Ja, absolut. Also klar, ich suche jeden Fehler immer noch zuerst bei mir. Als Spitzensportlerin hat man irgendwann selber so viele Erfahrungen gesammelt, dass dir nicht mehr so viele Leute weiterhelfen können. Aber als Quereinsteigerin in der Versicherungsbranche bin ich die neue in einem Team, in dem ich von den Erfahrungen anderer lernen darf. Das ist neu für mich. Aber ich weiss natürlich nicht, ob ich nochmals so viel Druck in meinem Leben haben werde, wie dort, als ich z.B. an den Olympischen Winterspielen am Start stand.
Wie konntest du deinen Ehrgeiz, deinen inneren Antrieb, den du für den Spitzensport gebraucht hast, auf die Berufswelt adaptieren?
Das Wort «Ehrgeiz» gefällt mir nicht, weil es das Wort «Geiz» beinhaltet. Ich habe immer versucht, grosszügig zu sein und mich auch für andere zu freuen. Nur wenn man das kann, kann man auch selbst erfolgreich sein. Das habe ich mir auf die Fahne geschrieben. Und ich habe immer probiert, mutig zu sein. Das ist so ein wenig meins. Und deshalb versuche ich, auch jetzt in meinem beruflichen Alltag mutig zu sein. Und offen, Neues zu lernen und anderen Menschen zuzuhören. Ich habe gelernt, dass die mutigen Entscheidungen immer die besten waren. Und ich habe auch nie ein «Ja» bereut, sondern eher ein «Nein». Meine positive Einstellung kann ich gut vom Sport in meine jetzige Welt übernehmen.
Was gibst du jungen Sportlerinnen und Sportlern, die am Anfang der eigenen Karriere stehen, mit auf den Weg?
Macht so lange Spitzensport, wie ihr könnt, wollt und Lust habt und ihr das Gefühl habt, noch etwas erreichen zu wollen. Nachher stehen euch immer noch viele Türen offen, ihr müsst keine Angst haben. Weil, naja, wenn man einmal aufhört mit dem Spitzensport, auch wenn jetzt viele gerade ein Comeback machen…
…so Lindsey Vonn-mässig…
…genau! Aber eigentlich ist es dann weg. Man ist einfach woanders athletisch. Ich empfinde meine Zeit im Spitzensport als Geschenk, und das bewahre ich mir auch so. Es war wirklich eine schöne Zeit. Deshalb: Kostet es aus und habt keine Angst vor dem, was nachher kommt.
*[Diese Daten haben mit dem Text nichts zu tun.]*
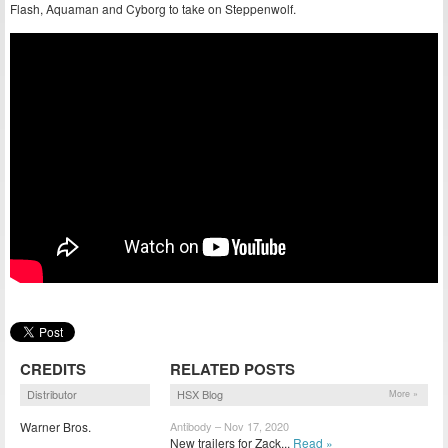
Flash, Aquaman and Cyborg to take on Steppenwolf.
CREDITS
RELATED POSTS
Distributor
HSX Blog
More »
Warner Bros.
Antibody – Nov 17, 2020
New trailers for Zack...
Read »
Ich könnte jemanden bei der Zurich Versicherung fragen: Was sind die Vorteile, wenn man mit Laurien van der Graaf zusammenarbeiten darf? Ich glaube, ich lerne sehr schnell, bin proaktiv, extrem motiviert und darum auch immer positiv eingestellt. Ich habe ja keine Lehre in einer Versicherungsbranche absolviert und stelle deshalb viele Fragen, hinterfrage vielleicht manchmal auch, was auch gut ist.
Es gibt ein Video von dir und deiner Arbeit bei der Zurich Versicherung. Und da ist diese eine Sequenz, als du im Teammeeting mit deinen Kolleginnen und Kollegen warst. Da habe ich mir gedacht: Laurien van der Graaff ist angekommen.
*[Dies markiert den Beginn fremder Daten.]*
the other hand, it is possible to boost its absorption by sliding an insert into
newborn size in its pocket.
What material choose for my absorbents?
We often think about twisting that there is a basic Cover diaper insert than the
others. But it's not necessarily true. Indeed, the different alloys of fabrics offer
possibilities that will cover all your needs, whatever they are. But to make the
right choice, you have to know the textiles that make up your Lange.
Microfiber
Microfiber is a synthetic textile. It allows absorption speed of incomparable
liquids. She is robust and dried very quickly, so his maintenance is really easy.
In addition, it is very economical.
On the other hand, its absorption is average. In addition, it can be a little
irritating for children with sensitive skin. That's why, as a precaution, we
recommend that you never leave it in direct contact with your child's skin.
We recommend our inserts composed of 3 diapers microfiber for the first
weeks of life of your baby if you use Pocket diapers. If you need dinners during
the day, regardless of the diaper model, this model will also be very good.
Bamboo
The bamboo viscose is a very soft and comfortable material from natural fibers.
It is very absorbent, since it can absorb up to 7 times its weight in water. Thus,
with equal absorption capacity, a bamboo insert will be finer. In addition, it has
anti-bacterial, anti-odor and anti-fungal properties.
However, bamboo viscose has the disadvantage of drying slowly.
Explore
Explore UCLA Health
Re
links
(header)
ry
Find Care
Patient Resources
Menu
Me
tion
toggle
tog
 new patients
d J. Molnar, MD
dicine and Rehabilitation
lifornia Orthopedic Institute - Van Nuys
Ja, ich schätze mich sehr glücklich. Wir haben ein mega lässiges Team. Viele Menschen wollen wieder zurück ins Homeoffice, aber ich gehe unglaublich gerne ins Büro, wenn alle dort sind. Für mich ist das so wertvoll und vergleichbar mit meiner Zeit im Spitzensport. Wenn das Team lässig ist, ist man gerne unterwegs, geht gerne ins Trainingslager und verbringt gemeinsam Zeit und motiviert sich gegenseitig. In meinem Job ist das genau gleich.
Was ich bei dir raushöre: Du würdest es wieder gleich machen, wie du es gemacht hast.
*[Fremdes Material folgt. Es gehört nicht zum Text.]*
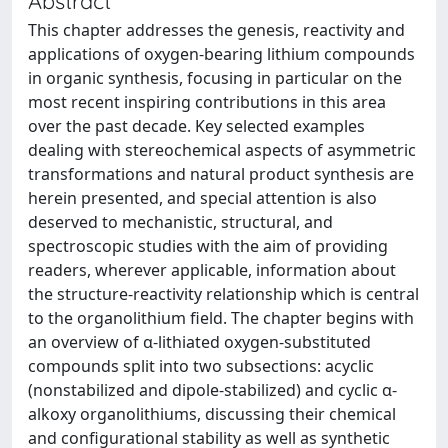
Abstract
This chapter addresses the genesis, reactivity and
applications of oxygen-bearing lithium compounds
in organic synthesis, focusing in particular on the
most recent inspiring contributions in this area
over the past decade. Key selected examples
dealing with stereochemical aspects of asymmetric
transformations and natural product synthesis are
herein presented, and special attention is also
deserved to mechanistic, structural, and
spectroscopic studies with the aim of providing
readers, wherever applicable, information about
the structure-reactivity relationship which is central
to the organolithium field. The chapter begins with
an overview of α-lithiated oxygen-substituted
compounds split into two subsections: acyclic
(nonstabilized and dipole-stabilized) and cyclic α-
alkoxy organolithiums, discussing their chemical
and configurational stability as well as synthetic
Ja, das würde ich. Wie gesagt bereue ich das «Ja» nie. Ich habe für mich den richtigen Zeitpunkt gefunden aufzuhören. Deshalb konnte ich auch gut loslassen und war offen, Hilfe zu bekommen, um etwas Neues zu lernen. Und ich durfte so viele tolle Leute kennenlernen, weil ich offen war für eine komplett andere Richtung. Viele haben mich damals gefragt, ob ich weiter innerhalb des Sports hätte bleiben und arbeiten wollen. Aber ich wollte von Menschen lernen, die andere Erfahrungen gemacht haben, die ein anderes Leben hatten. Und ja, das habe ich nicht bereut und werde es wohl auch nie bereuen.